» Work task: If a line in the entries below contains the word "valor", it counts; report how many such lines there are, and only that number.

• • •

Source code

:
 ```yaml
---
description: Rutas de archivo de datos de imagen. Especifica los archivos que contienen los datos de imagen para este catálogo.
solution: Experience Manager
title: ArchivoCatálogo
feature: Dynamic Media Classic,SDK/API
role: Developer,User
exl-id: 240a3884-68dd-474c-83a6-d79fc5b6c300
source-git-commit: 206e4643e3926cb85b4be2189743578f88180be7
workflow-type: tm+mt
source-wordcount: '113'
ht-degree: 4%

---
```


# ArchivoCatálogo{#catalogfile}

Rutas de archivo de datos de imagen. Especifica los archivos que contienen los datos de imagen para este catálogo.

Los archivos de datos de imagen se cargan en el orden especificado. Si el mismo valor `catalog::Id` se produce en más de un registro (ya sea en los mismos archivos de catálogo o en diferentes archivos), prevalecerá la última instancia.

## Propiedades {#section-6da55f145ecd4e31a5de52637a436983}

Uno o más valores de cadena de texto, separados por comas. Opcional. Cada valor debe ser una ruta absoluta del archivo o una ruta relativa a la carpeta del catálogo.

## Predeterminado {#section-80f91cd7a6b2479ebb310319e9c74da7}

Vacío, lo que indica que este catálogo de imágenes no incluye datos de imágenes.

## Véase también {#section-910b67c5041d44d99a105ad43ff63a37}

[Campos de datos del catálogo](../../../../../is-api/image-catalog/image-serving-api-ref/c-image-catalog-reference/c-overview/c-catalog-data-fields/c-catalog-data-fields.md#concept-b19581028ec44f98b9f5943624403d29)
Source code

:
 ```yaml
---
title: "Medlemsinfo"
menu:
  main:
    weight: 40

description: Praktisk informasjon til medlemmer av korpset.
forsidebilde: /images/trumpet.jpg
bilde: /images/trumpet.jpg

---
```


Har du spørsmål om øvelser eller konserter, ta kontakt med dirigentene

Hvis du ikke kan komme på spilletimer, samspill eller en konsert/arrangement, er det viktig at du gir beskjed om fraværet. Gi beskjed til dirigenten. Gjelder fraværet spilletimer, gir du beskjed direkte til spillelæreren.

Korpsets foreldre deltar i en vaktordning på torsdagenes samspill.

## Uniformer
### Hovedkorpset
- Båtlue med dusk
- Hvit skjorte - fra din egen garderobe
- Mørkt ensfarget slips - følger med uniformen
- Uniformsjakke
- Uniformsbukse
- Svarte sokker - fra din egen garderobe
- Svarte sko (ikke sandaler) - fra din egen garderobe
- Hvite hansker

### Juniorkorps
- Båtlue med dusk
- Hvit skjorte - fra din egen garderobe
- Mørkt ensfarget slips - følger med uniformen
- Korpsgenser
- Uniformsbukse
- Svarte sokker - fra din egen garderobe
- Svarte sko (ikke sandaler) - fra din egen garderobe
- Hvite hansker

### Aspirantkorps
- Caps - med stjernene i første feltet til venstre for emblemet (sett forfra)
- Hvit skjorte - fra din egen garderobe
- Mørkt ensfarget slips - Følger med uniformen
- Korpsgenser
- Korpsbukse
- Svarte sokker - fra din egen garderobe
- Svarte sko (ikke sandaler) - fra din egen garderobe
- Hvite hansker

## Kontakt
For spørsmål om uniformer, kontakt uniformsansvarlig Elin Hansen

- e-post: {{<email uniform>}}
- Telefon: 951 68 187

• • •

» Result of the exercise: 2